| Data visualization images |
------

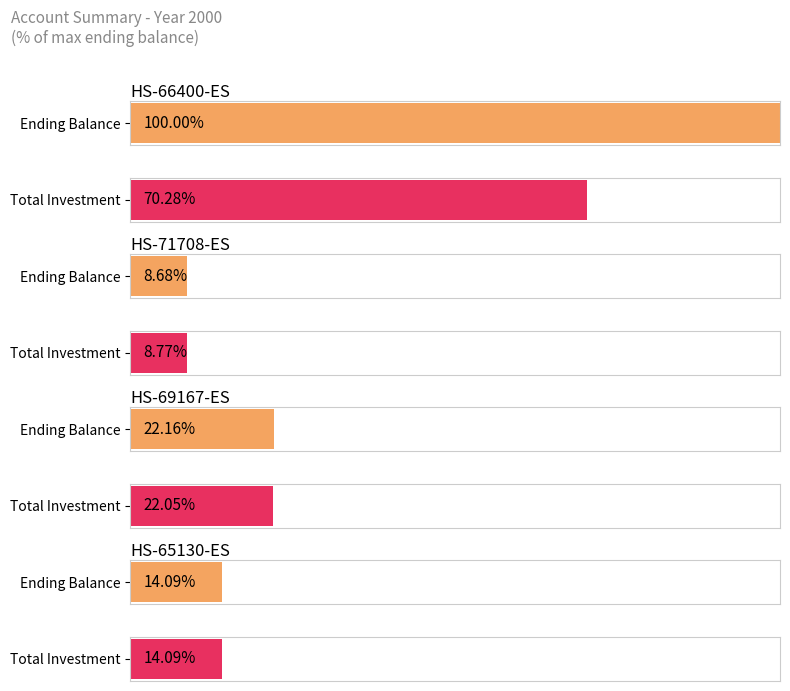

True or false: Ending Balance has a value of 121080.5 at HS-69167-ES.

True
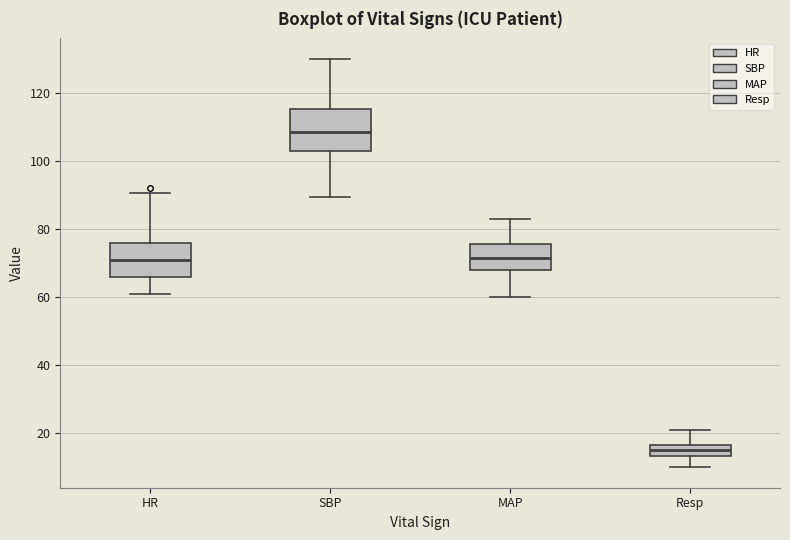

Reading left to right, transcribe this box plot: for each box, give where its median line is, the range the box spans, and where its two whiskers end, as read against the y-axis. The values are not printed on the chart, so give them approximately, as read against the axis.

HR: median 72, box 66 to 76, whiskers 62 to 90
SBP: median 108, box 104 to 116, whiskers 90 to 130
MAP: median 72, box 68 to 76, whiskers 60 to 84
Resp: median 16 (inside the box), box 14 to 16, whiskers 10 to 22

------

| Task details |
Rewrite all of the material above as a JSON list of strings, with one string per line and no blank lines. Leave out the pictures.

| Exercise answer |
[
  "True or false: Ending Balance has a value of 121080.5 at HS-69167-ES.",
  "True",
  "Reading left to right, transcribe this box plot: for each box, give where its median line is, the range the box spans, and where its two whiskers end, as read against the y-axis. The values are not printed on the chart, so give them approximately, as read against the axis.",
  "HR: median 72, box 66 to 76, whiskers 62 to 90",
  "SBP: median 108, box 104 to 116, whiskers 90 to 130",
  "MAP: median 72, box 68 to 76, whiskers 60 to 84",
  "Resp: median 16 (inside the box), box 14 to 16, whiskers 10 to 22"
]